PROBLEM DETAILS – Write out the data below line for line, with no changes.

STORED DATA –
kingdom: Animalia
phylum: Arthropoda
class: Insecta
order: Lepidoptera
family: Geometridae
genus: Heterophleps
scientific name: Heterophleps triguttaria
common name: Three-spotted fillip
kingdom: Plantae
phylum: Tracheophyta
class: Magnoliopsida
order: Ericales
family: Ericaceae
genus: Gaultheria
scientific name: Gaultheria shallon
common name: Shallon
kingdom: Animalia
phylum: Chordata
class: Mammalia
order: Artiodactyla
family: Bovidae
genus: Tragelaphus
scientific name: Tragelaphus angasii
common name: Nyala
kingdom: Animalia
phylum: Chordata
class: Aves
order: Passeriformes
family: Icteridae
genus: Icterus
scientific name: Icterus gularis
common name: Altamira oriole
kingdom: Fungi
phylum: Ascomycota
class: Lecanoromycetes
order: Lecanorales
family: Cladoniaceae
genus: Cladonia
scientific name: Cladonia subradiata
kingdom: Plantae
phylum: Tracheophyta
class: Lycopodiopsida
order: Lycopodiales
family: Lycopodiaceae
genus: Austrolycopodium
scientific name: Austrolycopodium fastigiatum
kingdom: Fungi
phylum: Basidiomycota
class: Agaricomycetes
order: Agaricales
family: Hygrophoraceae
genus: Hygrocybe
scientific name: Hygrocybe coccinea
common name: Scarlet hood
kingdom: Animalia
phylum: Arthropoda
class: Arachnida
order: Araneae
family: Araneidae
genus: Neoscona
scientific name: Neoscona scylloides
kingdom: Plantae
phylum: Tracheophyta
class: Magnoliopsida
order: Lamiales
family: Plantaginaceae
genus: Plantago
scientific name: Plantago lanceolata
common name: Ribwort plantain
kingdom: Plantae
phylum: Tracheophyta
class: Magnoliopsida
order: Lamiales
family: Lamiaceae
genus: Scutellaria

TASK OUTPUT –
kingdom: Animalia
phylum: Arthropoda
class: Insecta
order: Lepidoptera
family: Geometridae
genus: Heterophleps
scientific name: Heterophleps triguttaria
common name: Three-spotted fillip
kingdom: Plantae
phylum: Tracheophyta
class: Magnoliopsida
order: Ericales
family: Ericaceae
genus: Gaultheria
scientific name: Gaultheria shallon
common name: Shallon
kingdom: Animalia
phylum: Chordata
class: Mammalia
order: Artiodactyla
family: Bovidae
genus: Tragelaphus
scientific name: Tragelaphus angasii
common name: Nyala
kingdom: Animalia
phylum: Chordata
class: Aves
order: Passeriformes
family: Icteridae
genus: Icterus
scientific name: Icterus gularis
common name: Altamira oriole
kingdom: Fungi
phylum: Ascomycota
class: Lecanoromycetes
order: Lecanorales
family: Cladoniaceae
genus: Cladonia
scientific name: Cladonia subradiata
kingdom: Plantae
phylum: Tracheophyta
class: Lycopodiopsida
order: Lycopodiales
family: Lycopodiaceae
genus: Austrolycopodium
scientific name: Austrolycopodium fastigiatum
kingdom: Fungi
phylum: Basidiomycota
class: Agaricomycetes
order: Agaricales
family: Hygrophoraceae
genus: Hygrocybe
scientific name: Hygrocybe coccinea
common name: Scarlet hood
kingdom: Animalia
phylum: Arthropoda
class: Arachnida
order: Araneae
family: Araneidae
genus: Neoscona
scientific name: Neoscona scylloides
kingdom: Plantae
phylum: Tracheophyta
class: Magnoliopsida
order: Lamiales
family: Plantaginaceae
genus: Plantago
scientific name: Plantago lanceolata
common name: Ribwort plantain
kingdom: Plantae
phylum: Tracheophyta
class: Magnoliopsida
order: Lamiales
family: Lamiaceae
genus: Scutellaria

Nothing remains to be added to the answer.